Tuesday, February 28, 2012

SLCSD District March Newsletter

Central Office asked me to email their March SLCSD newsletter to all our families yesterday. If you didn't get the link, here it is:

March Newsletter

Take a look at all that's going on in our SLCSD family!

Thursday, February 23, 2012

International Learning and Relationships

I spent my noon hour yesterday with our kindergarten teachers. They are all working very hard to share and collaborate with classrooms across the world. Using Skype when time zones allow and using shared presentations, web links, or email when asynchronous communication makes more sense, the teachers and their students are realizing the opportunities for learning outside the four walls of the Storm Lake Community School District.
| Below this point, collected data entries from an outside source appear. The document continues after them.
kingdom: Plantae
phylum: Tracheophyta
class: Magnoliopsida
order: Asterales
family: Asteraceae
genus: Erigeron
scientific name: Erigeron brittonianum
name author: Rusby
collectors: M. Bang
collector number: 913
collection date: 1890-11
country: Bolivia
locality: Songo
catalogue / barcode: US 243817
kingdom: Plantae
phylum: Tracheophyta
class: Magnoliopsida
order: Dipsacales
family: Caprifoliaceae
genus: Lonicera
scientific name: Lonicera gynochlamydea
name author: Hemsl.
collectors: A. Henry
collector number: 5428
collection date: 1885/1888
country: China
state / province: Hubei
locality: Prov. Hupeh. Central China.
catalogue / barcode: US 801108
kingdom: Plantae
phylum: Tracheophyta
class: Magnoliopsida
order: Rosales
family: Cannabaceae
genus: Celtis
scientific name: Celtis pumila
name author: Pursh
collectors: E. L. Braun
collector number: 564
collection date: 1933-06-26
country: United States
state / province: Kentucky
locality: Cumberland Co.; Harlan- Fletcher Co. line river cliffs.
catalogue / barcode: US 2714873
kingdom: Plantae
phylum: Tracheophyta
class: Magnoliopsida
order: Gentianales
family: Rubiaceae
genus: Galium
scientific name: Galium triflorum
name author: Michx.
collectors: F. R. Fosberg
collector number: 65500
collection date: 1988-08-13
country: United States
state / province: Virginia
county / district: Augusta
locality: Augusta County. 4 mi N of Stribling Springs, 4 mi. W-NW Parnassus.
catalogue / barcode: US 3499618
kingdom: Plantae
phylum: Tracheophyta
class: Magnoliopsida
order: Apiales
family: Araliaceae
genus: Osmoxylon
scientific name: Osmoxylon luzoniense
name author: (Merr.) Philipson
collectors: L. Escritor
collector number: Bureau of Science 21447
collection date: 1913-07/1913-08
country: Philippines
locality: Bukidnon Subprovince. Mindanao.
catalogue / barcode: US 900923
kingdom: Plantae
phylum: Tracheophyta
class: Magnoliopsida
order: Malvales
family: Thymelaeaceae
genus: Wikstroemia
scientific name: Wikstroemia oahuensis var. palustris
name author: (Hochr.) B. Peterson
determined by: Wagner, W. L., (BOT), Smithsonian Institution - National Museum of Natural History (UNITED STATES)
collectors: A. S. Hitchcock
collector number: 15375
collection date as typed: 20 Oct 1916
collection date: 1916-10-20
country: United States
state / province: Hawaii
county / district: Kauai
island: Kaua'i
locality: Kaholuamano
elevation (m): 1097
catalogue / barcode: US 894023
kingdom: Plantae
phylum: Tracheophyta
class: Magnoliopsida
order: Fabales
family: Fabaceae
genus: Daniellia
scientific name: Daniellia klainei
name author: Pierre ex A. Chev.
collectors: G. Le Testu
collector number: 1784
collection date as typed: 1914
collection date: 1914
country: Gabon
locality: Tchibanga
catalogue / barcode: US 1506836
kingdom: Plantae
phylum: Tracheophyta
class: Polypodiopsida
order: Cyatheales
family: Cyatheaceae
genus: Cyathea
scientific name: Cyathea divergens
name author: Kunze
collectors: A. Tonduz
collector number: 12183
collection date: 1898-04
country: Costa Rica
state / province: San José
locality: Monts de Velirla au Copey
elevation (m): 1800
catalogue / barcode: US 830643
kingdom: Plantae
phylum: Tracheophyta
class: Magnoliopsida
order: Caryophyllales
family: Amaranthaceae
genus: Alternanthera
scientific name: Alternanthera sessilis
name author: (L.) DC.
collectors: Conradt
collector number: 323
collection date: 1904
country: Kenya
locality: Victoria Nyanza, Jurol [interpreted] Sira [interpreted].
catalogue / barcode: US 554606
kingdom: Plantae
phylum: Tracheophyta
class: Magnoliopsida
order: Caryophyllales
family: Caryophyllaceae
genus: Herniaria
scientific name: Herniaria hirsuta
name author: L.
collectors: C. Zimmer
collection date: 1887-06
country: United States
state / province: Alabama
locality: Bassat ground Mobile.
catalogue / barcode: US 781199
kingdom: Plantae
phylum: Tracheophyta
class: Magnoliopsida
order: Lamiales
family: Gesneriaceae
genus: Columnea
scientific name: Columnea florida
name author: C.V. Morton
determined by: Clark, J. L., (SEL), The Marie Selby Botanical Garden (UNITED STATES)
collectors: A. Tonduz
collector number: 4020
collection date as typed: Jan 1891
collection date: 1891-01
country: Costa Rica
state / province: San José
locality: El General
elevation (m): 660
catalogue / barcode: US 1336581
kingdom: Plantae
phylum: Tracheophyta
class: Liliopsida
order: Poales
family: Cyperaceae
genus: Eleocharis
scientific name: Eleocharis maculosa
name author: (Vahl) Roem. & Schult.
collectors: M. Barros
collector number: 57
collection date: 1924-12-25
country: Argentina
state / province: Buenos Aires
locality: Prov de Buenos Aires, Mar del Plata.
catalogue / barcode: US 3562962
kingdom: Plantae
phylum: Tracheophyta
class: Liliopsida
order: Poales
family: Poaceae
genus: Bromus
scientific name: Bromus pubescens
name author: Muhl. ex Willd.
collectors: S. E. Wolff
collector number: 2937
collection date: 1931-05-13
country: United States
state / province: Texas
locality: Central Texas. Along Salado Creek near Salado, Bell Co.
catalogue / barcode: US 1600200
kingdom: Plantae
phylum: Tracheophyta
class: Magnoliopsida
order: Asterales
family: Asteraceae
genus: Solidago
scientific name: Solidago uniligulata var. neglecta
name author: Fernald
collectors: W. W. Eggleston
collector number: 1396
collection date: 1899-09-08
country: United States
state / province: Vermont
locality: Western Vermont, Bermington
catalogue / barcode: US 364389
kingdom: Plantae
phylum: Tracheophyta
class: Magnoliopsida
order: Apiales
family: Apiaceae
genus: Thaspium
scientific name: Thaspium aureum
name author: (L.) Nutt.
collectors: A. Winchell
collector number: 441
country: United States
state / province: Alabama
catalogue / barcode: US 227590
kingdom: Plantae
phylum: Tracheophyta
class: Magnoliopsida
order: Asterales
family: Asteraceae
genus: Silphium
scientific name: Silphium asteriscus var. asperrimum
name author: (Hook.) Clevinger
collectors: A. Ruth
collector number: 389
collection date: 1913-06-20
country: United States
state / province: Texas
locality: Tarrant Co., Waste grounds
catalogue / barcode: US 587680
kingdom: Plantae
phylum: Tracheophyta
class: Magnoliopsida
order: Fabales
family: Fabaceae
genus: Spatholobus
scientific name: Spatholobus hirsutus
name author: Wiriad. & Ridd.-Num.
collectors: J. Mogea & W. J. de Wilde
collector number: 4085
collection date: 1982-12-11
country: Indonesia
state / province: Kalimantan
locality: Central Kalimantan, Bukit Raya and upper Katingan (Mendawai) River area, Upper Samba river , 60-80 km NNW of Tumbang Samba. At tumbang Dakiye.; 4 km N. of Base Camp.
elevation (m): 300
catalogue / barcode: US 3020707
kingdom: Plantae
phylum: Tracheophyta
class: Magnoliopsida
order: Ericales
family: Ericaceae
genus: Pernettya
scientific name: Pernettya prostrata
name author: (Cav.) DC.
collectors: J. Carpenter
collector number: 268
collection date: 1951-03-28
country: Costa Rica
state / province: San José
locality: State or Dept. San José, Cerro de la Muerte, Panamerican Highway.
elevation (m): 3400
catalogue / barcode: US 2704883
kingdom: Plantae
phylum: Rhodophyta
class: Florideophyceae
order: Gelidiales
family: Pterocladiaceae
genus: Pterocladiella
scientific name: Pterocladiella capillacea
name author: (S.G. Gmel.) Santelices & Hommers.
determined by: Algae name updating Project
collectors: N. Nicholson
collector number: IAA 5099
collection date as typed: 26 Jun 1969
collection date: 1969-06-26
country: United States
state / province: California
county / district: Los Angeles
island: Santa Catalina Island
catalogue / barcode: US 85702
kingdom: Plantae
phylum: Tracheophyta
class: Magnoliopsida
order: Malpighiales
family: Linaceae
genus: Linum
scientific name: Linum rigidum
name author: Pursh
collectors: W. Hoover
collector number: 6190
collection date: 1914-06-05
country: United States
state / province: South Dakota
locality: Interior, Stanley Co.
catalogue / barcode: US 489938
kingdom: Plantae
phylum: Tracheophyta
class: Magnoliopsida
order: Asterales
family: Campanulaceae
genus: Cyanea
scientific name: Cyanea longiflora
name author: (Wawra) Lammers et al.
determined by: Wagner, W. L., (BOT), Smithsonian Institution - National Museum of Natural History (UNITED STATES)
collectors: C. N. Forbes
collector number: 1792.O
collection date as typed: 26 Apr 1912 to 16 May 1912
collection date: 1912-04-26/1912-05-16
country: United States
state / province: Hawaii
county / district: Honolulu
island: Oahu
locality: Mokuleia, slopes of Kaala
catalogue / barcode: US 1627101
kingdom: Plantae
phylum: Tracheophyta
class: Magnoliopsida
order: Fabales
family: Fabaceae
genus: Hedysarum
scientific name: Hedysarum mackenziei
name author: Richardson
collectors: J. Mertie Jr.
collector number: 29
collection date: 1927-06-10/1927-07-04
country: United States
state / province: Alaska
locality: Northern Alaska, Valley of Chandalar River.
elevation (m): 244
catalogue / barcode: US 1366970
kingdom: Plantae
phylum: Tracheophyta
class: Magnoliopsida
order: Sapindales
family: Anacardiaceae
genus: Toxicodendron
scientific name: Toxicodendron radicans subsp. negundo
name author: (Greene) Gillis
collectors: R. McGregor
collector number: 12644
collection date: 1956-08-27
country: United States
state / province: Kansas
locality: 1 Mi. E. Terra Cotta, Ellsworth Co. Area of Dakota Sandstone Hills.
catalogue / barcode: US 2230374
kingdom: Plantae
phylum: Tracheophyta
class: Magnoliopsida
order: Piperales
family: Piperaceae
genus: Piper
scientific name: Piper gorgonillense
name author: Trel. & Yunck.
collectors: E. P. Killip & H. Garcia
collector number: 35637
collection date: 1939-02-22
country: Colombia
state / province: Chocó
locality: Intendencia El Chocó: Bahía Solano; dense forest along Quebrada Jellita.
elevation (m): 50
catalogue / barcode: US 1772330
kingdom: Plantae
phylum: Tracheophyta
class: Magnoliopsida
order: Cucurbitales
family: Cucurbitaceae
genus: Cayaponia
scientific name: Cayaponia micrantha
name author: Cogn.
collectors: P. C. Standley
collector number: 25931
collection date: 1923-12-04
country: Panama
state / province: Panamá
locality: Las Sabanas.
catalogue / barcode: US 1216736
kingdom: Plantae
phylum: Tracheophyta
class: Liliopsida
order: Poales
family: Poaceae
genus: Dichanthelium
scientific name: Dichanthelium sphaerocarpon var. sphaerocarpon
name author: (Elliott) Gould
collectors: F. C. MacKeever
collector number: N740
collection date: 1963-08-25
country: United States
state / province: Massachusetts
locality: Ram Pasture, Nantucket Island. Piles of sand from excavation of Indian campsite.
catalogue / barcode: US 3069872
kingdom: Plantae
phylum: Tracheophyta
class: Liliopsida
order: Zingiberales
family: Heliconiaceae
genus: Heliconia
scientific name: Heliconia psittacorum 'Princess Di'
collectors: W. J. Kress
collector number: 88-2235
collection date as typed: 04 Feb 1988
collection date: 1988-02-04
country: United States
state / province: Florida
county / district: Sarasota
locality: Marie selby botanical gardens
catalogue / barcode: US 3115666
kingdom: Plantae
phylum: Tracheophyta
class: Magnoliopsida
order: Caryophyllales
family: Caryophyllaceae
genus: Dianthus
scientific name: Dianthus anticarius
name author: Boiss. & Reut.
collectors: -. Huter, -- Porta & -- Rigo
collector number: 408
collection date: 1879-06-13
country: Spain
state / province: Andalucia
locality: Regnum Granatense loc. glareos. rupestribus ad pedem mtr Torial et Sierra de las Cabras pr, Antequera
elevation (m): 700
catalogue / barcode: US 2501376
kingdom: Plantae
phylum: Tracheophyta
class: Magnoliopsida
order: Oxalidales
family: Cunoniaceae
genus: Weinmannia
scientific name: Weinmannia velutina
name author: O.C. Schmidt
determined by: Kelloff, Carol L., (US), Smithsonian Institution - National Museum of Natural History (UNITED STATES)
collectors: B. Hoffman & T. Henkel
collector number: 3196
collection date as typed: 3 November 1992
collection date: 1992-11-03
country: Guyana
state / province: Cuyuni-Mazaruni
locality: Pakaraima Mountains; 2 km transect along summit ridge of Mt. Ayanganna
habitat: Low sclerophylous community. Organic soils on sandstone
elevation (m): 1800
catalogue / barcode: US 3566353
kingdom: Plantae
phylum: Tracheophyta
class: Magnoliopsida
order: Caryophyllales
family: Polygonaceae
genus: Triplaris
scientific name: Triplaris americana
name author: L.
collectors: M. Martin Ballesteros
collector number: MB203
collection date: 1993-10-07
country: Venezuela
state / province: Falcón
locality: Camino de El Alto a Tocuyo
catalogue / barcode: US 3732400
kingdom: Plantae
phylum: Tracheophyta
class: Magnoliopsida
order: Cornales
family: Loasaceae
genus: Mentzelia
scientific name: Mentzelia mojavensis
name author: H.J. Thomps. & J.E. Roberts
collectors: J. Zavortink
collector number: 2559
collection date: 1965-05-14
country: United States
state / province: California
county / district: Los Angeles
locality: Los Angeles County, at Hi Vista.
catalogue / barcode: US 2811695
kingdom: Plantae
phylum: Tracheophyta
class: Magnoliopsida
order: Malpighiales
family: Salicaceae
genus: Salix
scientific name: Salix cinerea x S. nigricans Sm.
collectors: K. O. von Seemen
As the teachers, along with Juli Kwikkel and Michelle Huntress, all watched a presentation created for our kindergarten students by kindergarten students from an international school in China where pictures of each child were accompanied by recordings of each child introducing themselves was amazing. These teachers are "getting it." They realize that we live in a global world now and that communicating with others far away will lead to rich relationships and educational experiences for our students. The questions the teachers were asking about technology and how to best create the richest learning experiences for their young students was uplifting.

Don't let anyone ever say that EdTech professional development and time to work on EdTech integration is wasted. Teachers want to fly. They just need the tools and the time.

Tuesday, February 21, 2012

Devices for Students

Being both a tech director and a personal tech geek, I have access to lots of devices--A large beast of a laptop, an iPad, a Kindle Fire, an iPod Touch, a Chromebook, and my netbook. What's my go-to device? The lowly netbook. There is nothing that I do day to day that I can't do on my netbook; the size is right both for use and for portability; it has a keyboard that I can touch type on; and the price is economical.

I wonder if we don't aim too high when it comes to devices in the hands of our students and even our teachers. If we truly analyze what students and teachers use their personal devices for, I think we will find that less is more.

Thursday, February 16, 2012

Technology Can Transform

For some time I've questioned the remark I hear almost everyday, "Technology is just a tool for learning." While I've agreed for a long time that there's a time for technology and a time to learn in other ways, I think technology transforms our society and education so much that to think of it as just a tool is underestimating its role.

Take a look at this blog post from George Couros and make sure to read through until the end where there is a powerful picture:

Technology is More than a Tool

In my opinion, Mr. Couros has said it so well. What do you think?

Sunday, February 12, 2012

Introverts and Extroverts in Classrooms

I've been reading the brand new book, Quiet: The Power of Introverts in a World That Can't Stop Talking by Susan Cain, and I just keep thinking about the implications for our schools. Our society and our schools are currently designed to reward extroverted behavior, and I've long believed that this is fundamentally unfair to our students who aren't natively wired to behave this way. As the book points out, introverts are very important to our society. We need both the talkers and the thinkers--the social butterflies and the readers--those who like to work in groups or speak in class and those who prefer to work on their own--those who deliver the message the best and those who quietly created that message.

Face to face groups can be intimidating for an introvert, and with so many well rewarded extroverts in classrooms, it can even become just plain difficult to get a word in edgewise. Technology offers us some wonderful tools to accommodate the needs of our students who are introverts. With email, discussion boards, shared documents, Twitter, blogging, chatting, and many other forms of technology for communicating, we can provide our introverted students with new tools to participate more fully in their education and to share their important insights, knowledge, and thoughts with their peers.

I am happy that Susan Cain has opened the conversation. I hope that we will come together as educators and think about whether some of our methods for educating give an unfair advantage to extroverts and whether we might be overlooking the introverts who have so much to share but have often not been given a comfortable outlet to do so.